## TRY IT
Work out how many lines in the records contain the word "their", and give that number alone.

## LISTED ENTRIES

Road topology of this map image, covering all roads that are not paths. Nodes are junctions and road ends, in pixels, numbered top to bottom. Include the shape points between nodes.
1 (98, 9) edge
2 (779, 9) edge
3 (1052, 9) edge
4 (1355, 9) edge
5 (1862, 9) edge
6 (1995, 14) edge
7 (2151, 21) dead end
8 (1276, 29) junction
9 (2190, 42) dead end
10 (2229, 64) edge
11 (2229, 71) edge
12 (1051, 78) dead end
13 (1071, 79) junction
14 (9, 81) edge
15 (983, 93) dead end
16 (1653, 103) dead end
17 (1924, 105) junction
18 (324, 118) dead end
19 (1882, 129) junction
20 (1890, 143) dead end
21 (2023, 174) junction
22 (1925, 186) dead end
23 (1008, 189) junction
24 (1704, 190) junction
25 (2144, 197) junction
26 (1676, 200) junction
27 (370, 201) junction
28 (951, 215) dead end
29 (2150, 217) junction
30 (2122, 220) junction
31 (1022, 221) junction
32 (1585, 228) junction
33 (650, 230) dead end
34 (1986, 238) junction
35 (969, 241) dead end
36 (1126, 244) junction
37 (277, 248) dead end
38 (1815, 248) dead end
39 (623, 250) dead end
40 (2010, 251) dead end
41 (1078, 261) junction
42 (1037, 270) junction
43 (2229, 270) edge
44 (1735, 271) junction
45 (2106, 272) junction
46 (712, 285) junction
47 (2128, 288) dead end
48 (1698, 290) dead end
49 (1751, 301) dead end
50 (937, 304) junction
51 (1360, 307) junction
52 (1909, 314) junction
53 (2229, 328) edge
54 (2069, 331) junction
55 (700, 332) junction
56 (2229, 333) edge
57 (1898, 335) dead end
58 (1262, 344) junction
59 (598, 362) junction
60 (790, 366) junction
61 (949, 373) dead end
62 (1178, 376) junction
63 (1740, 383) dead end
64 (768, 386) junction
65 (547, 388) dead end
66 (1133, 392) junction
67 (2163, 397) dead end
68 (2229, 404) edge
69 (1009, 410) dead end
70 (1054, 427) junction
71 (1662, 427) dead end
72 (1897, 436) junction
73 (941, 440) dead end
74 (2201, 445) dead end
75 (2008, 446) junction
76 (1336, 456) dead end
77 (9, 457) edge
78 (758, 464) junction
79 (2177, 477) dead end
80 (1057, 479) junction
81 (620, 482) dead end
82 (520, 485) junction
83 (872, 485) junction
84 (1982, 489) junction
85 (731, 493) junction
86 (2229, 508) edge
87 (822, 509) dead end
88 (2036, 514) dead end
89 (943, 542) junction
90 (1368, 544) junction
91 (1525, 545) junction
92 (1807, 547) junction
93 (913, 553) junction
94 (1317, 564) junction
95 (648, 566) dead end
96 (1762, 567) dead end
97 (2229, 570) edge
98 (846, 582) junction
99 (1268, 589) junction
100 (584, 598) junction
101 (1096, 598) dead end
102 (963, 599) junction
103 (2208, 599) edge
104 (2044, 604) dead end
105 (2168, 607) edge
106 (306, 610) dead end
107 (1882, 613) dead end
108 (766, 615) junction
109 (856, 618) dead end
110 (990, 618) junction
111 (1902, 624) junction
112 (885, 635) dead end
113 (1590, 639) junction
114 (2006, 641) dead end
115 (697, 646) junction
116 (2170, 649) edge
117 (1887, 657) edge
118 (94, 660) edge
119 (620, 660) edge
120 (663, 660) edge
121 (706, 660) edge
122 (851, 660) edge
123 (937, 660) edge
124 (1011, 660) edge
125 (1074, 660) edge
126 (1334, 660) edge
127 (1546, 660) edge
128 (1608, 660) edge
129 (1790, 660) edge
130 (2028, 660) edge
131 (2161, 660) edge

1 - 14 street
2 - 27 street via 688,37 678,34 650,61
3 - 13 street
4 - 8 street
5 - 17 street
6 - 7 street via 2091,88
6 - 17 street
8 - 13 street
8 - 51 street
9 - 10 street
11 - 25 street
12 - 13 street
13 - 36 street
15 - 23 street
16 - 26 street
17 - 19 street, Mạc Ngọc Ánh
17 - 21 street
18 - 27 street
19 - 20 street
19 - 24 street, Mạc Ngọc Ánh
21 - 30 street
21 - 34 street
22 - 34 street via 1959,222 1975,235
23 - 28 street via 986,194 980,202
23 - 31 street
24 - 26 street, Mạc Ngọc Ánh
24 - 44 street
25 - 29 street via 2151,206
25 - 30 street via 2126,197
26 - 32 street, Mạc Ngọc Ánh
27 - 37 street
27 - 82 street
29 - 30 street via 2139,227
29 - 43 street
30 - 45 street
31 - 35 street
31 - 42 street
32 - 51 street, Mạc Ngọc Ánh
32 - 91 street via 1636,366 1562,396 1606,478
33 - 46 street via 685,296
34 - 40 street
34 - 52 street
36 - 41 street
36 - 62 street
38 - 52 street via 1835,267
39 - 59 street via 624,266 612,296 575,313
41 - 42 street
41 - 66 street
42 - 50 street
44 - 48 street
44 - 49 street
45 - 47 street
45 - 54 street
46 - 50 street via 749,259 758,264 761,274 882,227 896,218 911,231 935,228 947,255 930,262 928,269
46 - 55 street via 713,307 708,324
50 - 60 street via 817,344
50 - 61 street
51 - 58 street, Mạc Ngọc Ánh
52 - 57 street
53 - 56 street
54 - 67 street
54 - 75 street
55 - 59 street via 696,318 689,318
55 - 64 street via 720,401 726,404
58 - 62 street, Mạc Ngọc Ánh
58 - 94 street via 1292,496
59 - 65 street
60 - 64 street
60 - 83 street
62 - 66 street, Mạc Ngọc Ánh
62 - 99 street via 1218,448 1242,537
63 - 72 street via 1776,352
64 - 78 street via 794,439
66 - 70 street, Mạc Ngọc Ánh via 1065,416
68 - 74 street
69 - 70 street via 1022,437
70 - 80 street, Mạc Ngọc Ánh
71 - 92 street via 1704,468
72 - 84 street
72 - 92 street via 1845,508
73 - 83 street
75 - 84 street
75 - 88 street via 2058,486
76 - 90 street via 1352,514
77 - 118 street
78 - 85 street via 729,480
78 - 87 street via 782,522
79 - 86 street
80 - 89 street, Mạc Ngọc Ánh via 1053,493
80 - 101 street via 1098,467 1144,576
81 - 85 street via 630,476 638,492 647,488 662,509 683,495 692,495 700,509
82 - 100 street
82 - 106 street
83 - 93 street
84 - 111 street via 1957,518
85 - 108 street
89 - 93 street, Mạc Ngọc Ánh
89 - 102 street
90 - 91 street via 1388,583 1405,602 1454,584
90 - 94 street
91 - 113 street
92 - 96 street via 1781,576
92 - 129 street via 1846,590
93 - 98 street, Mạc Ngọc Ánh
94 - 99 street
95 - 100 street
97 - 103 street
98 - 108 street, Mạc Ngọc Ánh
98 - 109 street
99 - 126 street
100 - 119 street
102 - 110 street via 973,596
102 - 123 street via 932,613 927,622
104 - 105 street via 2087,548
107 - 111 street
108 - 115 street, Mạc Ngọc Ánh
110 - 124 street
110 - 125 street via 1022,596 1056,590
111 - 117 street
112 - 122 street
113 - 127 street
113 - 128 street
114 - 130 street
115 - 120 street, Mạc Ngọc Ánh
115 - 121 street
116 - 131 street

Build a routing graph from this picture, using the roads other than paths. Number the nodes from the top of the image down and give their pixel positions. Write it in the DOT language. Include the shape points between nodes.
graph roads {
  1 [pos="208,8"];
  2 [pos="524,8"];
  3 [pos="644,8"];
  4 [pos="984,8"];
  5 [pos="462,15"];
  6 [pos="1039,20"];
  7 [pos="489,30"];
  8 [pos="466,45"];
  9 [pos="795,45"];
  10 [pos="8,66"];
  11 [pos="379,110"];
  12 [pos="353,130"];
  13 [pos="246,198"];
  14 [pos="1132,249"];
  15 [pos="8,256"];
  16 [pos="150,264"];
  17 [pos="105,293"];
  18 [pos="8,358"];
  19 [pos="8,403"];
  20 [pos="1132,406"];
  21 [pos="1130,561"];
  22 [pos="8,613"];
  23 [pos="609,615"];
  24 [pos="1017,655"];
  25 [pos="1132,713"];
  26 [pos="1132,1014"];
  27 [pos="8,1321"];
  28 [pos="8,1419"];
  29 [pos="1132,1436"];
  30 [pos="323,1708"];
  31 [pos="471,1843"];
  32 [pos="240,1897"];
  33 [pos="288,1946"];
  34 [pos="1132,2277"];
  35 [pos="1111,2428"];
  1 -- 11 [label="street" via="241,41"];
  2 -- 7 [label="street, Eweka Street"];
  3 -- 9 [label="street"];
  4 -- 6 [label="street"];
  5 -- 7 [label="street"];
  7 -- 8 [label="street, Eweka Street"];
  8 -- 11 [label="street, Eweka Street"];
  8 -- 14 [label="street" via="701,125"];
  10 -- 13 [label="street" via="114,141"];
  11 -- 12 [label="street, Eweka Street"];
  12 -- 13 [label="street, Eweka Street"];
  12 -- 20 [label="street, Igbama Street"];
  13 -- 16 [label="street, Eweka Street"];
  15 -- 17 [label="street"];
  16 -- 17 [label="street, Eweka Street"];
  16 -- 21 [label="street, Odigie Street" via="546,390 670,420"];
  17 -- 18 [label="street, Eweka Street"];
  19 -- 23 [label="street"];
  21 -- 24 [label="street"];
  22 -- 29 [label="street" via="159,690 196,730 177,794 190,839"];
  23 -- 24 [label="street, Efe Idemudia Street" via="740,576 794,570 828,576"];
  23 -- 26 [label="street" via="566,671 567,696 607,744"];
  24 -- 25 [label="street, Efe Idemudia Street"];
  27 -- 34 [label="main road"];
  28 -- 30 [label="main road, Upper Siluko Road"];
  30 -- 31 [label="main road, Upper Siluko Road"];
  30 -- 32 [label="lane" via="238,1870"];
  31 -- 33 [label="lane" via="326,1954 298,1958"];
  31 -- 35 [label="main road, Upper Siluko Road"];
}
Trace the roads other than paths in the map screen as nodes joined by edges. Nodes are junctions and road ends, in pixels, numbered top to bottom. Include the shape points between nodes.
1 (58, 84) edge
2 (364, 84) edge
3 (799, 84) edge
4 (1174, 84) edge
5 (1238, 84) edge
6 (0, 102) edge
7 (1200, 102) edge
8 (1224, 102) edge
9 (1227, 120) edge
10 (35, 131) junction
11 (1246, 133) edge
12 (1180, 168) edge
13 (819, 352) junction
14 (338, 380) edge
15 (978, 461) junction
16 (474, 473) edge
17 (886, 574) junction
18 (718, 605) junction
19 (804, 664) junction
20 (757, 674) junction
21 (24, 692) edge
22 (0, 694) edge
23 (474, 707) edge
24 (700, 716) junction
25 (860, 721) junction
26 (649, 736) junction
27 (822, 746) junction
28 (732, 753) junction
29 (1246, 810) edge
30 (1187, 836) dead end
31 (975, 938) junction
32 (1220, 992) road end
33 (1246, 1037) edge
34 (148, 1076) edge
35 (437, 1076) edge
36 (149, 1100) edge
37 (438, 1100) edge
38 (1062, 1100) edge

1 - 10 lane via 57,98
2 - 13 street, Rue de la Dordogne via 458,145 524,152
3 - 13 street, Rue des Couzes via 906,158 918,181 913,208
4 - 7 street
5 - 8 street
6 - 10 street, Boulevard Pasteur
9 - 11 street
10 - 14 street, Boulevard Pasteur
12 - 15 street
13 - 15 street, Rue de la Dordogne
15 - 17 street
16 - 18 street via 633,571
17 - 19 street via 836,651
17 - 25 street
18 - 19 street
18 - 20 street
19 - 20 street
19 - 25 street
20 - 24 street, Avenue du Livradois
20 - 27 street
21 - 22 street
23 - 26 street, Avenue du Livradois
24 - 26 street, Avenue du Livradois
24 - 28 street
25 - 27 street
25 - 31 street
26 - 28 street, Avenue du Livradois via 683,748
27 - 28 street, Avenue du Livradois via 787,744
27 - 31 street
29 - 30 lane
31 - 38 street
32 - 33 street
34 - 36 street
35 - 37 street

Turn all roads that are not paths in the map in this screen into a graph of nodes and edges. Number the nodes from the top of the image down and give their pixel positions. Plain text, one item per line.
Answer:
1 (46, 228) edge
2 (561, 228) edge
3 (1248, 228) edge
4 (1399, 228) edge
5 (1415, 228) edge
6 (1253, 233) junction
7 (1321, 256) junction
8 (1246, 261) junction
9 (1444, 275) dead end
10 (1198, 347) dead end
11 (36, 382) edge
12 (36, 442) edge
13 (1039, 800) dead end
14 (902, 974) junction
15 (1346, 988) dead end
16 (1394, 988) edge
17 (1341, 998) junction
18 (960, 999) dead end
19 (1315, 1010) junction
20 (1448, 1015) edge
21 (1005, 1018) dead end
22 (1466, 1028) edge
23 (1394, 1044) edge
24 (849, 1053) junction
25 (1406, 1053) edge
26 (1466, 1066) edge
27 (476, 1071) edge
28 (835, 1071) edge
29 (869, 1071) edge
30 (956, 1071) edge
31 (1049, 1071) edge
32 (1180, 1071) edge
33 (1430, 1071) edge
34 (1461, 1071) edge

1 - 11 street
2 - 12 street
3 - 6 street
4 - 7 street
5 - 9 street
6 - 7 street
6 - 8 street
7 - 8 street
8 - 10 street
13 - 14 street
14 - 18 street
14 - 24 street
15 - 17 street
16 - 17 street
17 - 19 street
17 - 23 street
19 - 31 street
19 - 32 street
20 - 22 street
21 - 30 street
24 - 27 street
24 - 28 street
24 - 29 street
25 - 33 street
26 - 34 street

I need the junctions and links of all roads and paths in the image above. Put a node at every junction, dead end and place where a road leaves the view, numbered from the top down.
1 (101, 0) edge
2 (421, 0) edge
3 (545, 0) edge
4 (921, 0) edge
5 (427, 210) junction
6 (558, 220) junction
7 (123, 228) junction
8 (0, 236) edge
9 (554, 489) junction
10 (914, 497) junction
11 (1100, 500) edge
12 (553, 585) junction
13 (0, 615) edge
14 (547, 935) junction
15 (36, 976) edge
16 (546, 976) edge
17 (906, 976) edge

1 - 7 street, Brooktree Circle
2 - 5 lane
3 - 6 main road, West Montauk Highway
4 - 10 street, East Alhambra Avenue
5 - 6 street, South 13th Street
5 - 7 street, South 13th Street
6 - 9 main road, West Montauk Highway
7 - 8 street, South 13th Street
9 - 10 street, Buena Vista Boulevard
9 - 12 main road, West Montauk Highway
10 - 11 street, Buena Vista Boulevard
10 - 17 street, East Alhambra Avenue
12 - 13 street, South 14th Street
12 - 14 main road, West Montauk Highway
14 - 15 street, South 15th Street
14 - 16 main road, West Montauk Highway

## EXERCISE SOLUTION
2